How will Amazon’s strike affect package delivery in Skokie, Illinois and beyond?

How will Amazon’s strike affect package delivery in Skokie, Illinois and beyond?

SKOKIE, Ill. (CBS) – Amazon workers began a strike on Thursday in Skokie.

The strike was intentionally authorized in the middle of the busy holiday delivery season across the country for a reason – because the Teamsters Union pressured the company into a contract.

But experts said the strike doesn’t necessarily mean Amazon customers won’t receive their orders on time.

Workers left work at the DIL7 Amazon Logistics Delivery Station, 3639 Howard St. in Skokie, around 6 a.m. Thursday. The Teamsters Union called the strike the largest strike ever against the company.

The strikers remained in place throughout the day.

“It’s about profit over people,” said striking Amazon worker Ash’shura Brooks.

There are also strikes in an Amazon warehouse in San Francisco and five other delivery stations – three in Southern California; one in Maspeth, Queens in New York City; and one in Atlanta. Amazon says it expects no impact on its operations during what the union is calling the largest strike against the company in U.S. history.

“This has been a long battle with Amazon,” Brooks said. “We gave Amazon one chance after another to get to know us.”

The International Brotherhood of Teamsters said Amazon delivery drivers are fighting for a contract with better wages and more workplace safety.
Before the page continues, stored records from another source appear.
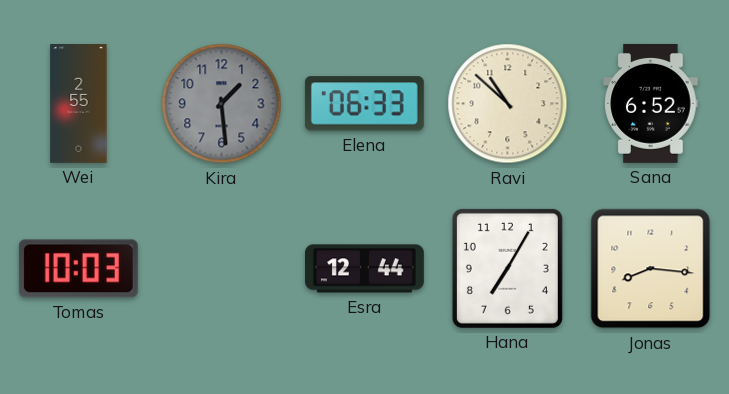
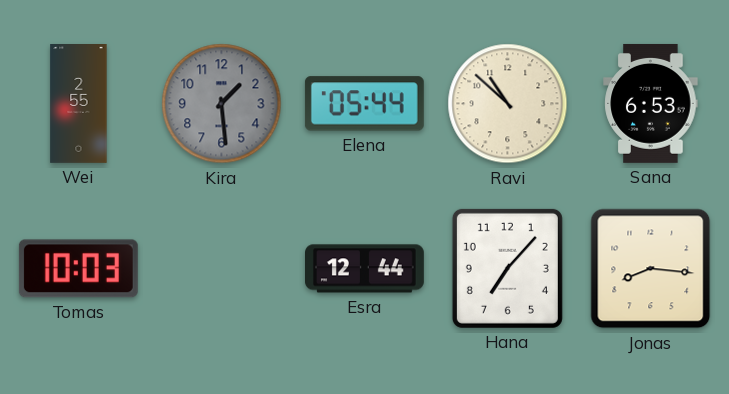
Elena: 06:33 -> 05:44
Sana: 6:52 -> 6:53
Hana: 7:05 -> 7:07
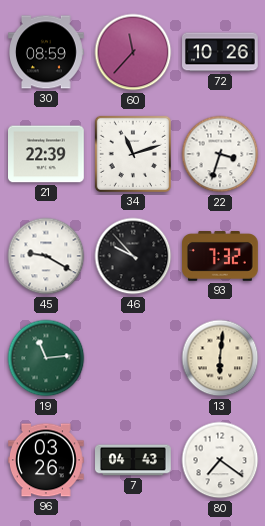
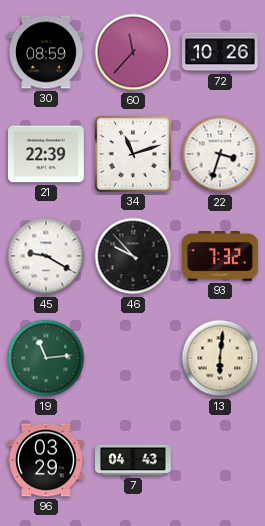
96: 03:26 -> 03:29
80: 7:21 -> none
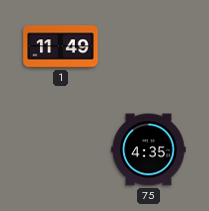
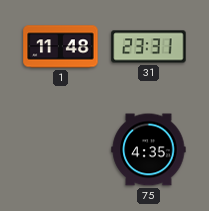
1: 11:49 -> 11:48
31: none -> 23:31
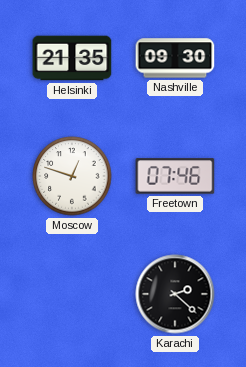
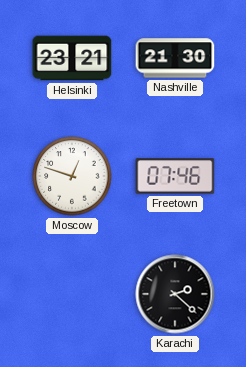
Helsinki: 21:35 -> 23:21
Nashville: 09:30 -> 21:30
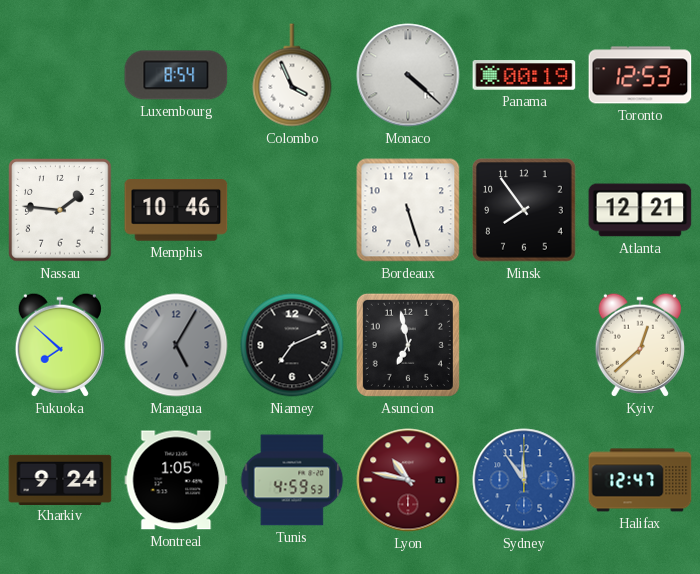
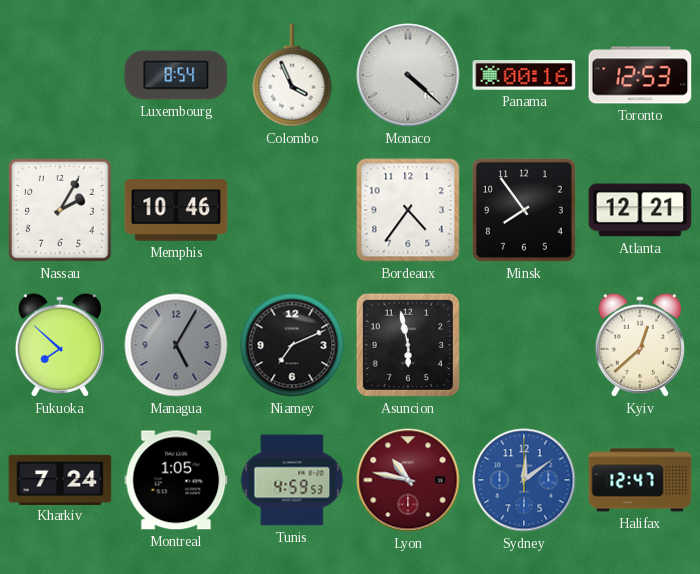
Panama: 00:19 -> 00:16
Nassau: 1:46 -> 2:05
Bordeaux: 5:27 -> 4:36
Asuncion: 6:58 -> 5:58
Kharkiv: 9:24 -> 7:24
Sydney: 11:54 -> 12:09
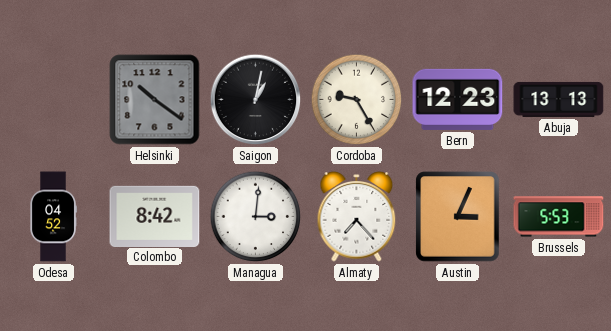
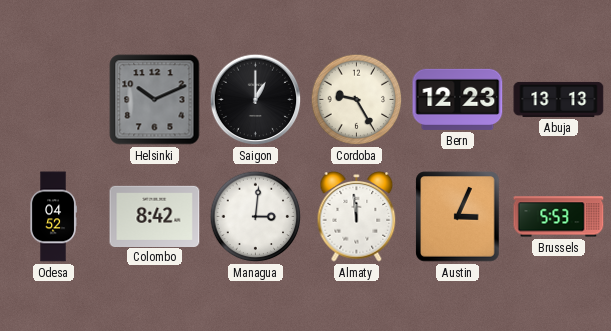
Helsinki: 10:21 -> 10:11
Saigon: 1:02 -> 1:00
Almaty: 7:23 -> 11:59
The Teamsters say they represent nearly 10,000 workers at 10 Amazon facilities, a small portion of the 1.5 million people Amazon employs in its warehouses and corporate offices.

“This strike is an attempt to put pressure on Amazon,” said Paul Clark, a professor of labor and employment relations at Penn State University.

The union said it gave Amazon until Dec. 15 to negotiate a contract after hundreds of workers at the Skokie delivery facility joined with Teamsters Local 705 earlier this year. So far, however, Amazon has maintained that the drivers are contractors, not employees, and has refused to even recognize a union.

“The reason the Teamsters are doing this at this particular time is because they have some influence,” Clark said. “During this peak holiday season – when people are sending and receiving packages from Amazon – if you go ahead and send a message to Amazon, they won’t disappear.”

Amazon said it expects no impact on its operations during the strike. Clark said the strike doesn’t necessarily mean all packages will be delayed or arrive late.

“It is my understanding that only a very small percentage of packages shipped by Amazon will be affected,” Clark said.

But that doesn’t mean no one will feel any effect at all.

“The average person won’t feel anything, but there are some people who may have had packages delayed,” Clark said.

Amazon issued this statement late Wednesday:

“For more than a year, the Teamsters have continued to intentionally mislead the public – claiming that they represent ‘thousands of Amazon employees and drivers.’ They don’t and this is another attempt to spread a false narrative. The truth is that the Teamsters have actively threatened, intimidated, and attempted to force Amazon employees and third-party drivers to join them, which is illegal and the subject of several pending unfair labor practice charges against the union.”

Amazon workers on the strike line in Skokie denied the company’s allegations.